[WORK TO BE COMPLETED] Write out the passage on conformal rigidity word for word, from "That orbit-isometric embeddings" up to and including "by Andrew Niu.".

[PASSAGE]
A single eigenvector certifies conformal rigidity for vertex-transitive graphs and similar symmetric ones.

A machine-rendered reading of the paper's core claim, the machinery that carries it, and where it could break.

The paper develops a subdifferential framework that unifies variational optimization of Laplacian eigenvalues with the geometry of spectral embeddings. It introduces orbit-isometric embeddings, a symmetry-aware weakening of the edge-isometric condition, and proves this weaker notion still certifies whether uniform edge weights extremize the second-smallest or largest eigenvalue. For all vertex-transitive graphs and a broader class, the certification collapses to the existence of one suitable eigenvector. A reader cares because the method replaces numerical searches with algebraic checks that are exact and often reduce to linear feasibility.

Core claim

A graph is lower conformally rigid when uniform weights maximize lambda_2 and upper conformally rigid when they minimize lambda_n. The subdifferential analysis shows that an orbit-isometric embedding certifies either property, and symmetry reduction implies that for vertex-transitive graphs a single eigenvector suffices, yielding an algebraically exact test via linear feasibility or quadratic equations solved by Gröbner bases.

What carries the argument

The orbit-isometric spectral embedding, a symmetry-reduced analogue of edge-isometric embeddings that remains sufficient to certify conformal rigidity.

Load-bearing premise

That orbit-isometric embeddings characterize conformal rigidity just as edge-isometric ones do.

What would settle it

A vertex-transitive graph on which the single-eigenvector algebraic test declares rigidity but direct numerical maximization of lambda_2(w) or minimization of lambda_n(w) finds a non-uniform weight that improves the extremum.

Figures

Figures reproduced from arXiv: 2605.15017 by Andrew Niu.

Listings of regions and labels
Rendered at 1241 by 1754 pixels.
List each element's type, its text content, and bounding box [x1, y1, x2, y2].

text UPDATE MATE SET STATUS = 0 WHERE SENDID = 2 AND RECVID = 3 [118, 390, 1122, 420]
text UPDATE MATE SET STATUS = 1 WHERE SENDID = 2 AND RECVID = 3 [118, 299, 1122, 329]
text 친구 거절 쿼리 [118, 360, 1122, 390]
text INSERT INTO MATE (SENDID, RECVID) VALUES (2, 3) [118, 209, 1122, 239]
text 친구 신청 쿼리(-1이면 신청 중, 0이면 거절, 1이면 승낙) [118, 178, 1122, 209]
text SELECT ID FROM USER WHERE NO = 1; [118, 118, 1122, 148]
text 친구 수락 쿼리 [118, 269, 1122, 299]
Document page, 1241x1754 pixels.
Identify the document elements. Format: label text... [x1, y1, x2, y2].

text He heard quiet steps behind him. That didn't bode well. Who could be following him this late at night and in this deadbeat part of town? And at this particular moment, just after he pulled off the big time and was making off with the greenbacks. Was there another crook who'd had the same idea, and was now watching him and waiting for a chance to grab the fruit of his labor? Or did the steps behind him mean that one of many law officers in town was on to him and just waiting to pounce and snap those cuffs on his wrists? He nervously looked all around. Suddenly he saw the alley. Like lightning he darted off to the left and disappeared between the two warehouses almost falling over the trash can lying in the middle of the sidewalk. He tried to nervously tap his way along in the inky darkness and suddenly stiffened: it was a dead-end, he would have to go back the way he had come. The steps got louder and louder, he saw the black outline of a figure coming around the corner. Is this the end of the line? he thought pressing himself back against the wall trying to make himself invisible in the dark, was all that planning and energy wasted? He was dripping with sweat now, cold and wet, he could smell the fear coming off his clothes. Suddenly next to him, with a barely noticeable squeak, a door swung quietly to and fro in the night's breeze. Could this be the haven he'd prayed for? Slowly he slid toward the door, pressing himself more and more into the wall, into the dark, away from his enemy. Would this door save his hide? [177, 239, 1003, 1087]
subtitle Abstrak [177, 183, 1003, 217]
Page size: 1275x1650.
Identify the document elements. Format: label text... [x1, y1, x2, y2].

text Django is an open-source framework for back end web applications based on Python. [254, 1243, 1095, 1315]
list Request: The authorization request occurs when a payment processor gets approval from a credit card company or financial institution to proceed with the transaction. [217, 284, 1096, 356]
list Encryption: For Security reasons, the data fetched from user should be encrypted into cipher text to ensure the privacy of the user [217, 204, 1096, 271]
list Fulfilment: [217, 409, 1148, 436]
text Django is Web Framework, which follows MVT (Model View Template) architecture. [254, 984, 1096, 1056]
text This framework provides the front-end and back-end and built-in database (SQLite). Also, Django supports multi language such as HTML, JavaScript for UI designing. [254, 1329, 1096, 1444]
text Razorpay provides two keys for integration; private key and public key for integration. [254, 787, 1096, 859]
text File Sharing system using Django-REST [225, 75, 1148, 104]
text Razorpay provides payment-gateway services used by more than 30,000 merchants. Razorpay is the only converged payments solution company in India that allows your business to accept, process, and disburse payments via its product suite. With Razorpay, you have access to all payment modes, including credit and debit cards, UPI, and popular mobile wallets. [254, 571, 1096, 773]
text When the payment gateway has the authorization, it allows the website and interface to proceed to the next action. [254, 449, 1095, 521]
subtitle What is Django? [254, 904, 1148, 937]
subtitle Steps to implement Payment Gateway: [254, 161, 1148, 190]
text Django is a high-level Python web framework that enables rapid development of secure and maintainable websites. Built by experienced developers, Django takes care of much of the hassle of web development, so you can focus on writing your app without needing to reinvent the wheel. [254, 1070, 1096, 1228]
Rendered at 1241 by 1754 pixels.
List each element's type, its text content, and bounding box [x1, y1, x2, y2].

[SOLUTION FOR THIS PROBLEM]
That orbit-isometric embeddings characterize conformal rigidity just as edge-isometric ones do.

What would settle it

A vertex-transitive graph on which the single-eigenvector algebraic test declares rigidity but direct numerical maximization of lambda_2(w) or minimization of lambda_n(w) finds a non-uniform weight that improves the extremum.

Figures

Figures reproduced from arXiv: 2605.15017 by Andrew Niu.